Qui dit blockbuster, dit forcément casting de haute volée et c’est Chris Pratt qui tient les commandes. Désormais incontournable dans le rôle du « type cool » depuis son rôle de Star-Lord dans Les Gardiens de la Galaxie, il campe ici un dresseur de dinosaures ayant un passé de militaire. Son personnage nous confirme aussi la dimension divertissante du film. Non sans humour, lui et ses acolytes (l’internationnal Omar Sy et la charmante Bryce Dallas Howard) devront à tout prix tenter d’arrêter la menace Indominus Rex au prix de quelques scènes d’un kitsch assumé (la séquence à moto avec les raptors) ou d’un humour parfois un peu trop lourd.

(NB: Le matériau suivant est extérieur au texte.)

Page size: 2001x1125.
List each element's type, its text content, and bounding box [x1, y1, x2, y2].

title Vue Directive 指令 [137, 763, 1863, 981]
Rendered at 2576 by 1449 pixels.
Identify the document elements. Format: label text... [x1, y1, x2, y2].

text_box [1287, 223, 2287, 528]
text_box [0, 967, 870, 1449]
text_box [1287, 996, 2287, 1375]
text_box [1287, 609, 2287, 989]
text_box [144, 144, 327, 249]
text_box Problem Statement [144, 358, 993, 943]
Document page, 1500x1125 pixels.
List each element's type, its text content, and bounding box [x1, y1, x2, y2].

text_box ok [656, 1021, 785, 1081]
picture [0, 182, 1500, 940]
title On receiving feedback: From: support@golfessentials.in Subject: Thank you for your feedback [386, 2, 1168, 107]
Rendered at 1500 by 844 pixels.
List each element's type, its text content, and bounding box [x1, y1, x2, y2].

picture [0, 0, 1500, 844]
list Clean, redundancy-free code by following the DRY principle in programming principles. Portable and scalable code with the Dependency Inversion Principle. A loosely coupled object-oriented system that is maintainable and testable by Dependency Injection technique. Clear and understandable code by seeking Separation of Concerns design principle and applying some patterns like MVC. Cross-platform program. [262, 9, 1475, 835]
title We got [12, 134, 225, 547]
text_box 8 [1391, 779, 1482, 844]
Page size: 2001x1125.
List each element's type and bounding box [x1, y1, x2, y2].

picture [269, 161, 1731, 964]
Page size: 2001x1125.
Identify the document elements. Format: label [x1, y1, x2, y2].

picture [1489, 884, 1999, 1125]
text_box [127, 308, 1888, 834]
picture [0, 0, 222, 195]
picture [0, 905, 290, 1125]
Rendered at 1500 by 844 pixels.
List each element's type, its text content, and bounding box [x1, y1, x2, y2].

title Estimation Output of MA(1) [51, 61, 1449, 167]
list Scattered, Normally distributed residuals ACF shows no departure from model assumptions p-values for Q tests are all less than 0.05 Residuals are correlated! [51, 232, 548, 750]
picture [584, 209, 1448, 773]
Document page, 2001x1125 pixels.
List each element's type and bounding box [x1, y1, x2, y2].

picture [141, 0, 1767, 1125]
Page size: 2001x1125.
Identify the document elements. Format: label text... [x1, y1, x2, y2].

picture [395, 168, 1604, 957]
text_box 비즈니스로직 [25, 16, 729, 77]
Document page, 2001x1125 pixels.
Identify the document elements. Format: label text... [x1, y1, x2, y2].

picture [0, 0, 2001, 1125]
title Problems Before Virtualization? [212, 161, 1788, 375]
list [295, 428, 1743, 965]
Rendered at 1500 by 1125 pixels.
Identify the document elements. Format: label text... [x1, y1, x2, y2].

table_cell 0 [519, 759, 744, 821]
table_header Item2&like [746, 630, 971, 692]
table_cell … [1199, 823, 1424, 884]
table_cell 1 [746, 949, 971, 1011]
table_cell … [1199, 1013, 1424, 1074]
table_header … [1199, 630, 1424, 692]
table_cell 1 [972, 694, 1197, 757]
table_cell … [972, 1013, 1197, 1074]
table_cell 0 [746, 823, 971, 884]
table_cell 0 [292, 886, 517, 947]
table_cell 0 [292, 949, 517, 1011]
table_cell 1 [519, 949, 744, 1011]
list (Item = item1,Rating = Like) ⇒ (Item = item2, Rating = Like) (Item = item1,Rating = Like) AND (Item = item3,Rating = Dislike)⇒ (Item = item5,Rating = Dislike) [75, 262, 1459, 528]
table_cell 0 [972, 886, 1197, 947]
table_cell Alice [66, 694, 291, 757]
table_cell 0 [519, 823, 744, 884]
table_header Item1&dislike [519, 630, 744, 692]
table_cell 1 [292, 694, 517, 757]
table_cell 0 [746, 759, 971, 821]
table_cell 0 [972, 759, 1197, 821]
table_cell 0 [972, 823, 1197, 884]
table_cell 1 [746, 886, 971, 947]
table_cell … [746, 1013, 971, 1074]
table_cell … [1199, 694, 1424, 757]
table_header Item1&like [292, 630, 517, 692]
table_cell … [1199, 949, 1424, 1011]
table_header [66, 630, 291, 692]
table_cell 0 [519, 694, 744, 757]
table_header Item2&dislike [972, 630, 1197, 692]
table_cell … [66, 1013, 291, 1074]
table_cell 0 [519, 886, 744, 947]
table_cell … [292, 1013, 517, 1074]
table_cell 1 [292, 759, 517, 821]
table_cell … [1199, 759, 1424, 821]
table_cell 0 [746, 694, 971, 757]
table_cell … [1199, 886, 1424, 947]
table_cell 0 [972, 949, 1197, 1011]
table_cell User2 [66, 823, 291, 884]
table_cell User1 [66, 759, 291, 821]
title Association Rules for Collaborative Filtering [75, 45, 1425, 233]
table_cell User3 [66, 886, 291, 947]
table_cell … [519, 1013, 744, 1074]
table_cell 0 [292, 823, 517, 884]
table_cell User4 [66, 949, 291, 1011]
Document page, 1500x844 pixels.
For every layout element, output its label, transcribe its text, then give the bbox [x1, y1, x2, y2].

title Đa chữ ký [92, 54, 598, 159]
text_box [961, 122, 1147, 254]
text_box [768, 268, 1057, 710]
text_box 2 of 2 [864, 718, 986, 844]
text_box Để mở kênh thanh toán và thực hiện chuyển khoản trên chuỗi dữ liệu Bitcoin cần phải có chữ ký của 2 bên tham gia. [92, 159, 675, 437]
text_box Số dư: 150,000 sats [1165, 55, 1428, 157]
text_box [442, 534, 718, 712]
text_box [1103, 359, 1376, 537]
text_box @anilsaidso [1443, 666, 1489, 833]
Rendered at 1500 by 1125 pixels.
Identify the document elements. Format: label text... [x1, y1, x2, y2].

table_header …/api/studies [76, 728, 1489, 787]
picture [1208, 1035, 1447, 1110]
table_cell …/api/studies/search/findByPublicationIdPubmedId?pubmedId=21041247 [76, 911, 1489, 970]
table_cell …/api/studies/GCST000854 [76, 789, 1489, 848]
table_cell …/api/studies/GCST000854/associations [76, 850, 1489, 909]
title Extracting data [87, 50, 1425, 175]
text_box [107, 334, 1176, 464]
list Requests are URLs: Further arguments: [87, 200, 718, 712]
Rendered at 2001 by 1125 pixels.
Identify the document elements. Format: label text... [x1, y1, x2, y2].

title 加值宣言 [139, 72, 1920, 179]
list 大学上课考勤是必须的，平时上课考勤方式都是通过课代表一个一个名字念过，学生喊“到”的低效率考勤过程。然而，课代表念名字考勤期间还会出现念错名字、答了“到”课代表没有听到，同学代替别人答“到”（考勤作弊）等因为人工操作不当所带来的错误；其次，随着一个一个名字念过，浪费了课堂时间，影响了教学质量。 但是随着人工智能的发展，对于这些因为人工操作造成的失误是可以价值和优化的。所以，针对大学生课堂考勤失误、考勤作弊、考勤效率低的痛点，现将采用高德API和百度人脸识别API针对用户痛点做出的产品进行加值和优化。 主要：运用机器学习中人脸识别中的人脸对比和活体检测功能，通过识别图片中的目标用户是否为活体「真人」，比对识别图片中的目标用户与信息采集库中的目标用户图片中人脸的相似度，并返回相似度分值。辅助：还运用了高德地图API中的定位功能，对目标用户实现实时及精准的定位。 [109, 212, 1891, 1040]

Mais si Jurassic World est déjà un succès en salle (il est le meilleur démarrage de tous les temps aux Etats-Unis depuis quelques heures), c’est notamment grâce à l’aura de la série. Ayant grandi avec les œuvres de ce dernier, Colin Trevorrow a su allier deux éléments fondamentaux des grandes sagas : respect et modernité. Ainsi, les adultes ayant découvert Jurassic Park il y a 22 ans se feront autant plaisir que les enfants découvrant la franchise. Tout au long des 124 minutes de films, les plus grands saisiront les allusions et autres références aux épisodes précédents. Car oui, le fan service est également au rendez-vous et intelligemment placé. Toujours au second plan, les allusions sont subtiles mais foisonnantes ce qui fait plaisir aux aficionados sans pour autant désarçonner le novice avec des clins d’œil trop lourds : une course avec un fumigène rouge à la main, un squelette de Spinosaure détruit par un autre dino bien connu, des plans quasi-identiques avec ceux des précédents volets, etc.
Colin Trevorrow remplit donc à merveille le cahier des charges pour cette fausse suite de Jurassic Park. Les fans sortiront sûrement ravis de la séance et les plus jeunes s’en donneront à cœur joie avec cette superproduction hollywoodienne.
Article à la fois plaisant et intructif. Je ne peux que féliciter ce « Simon » si c’est bien là son nom.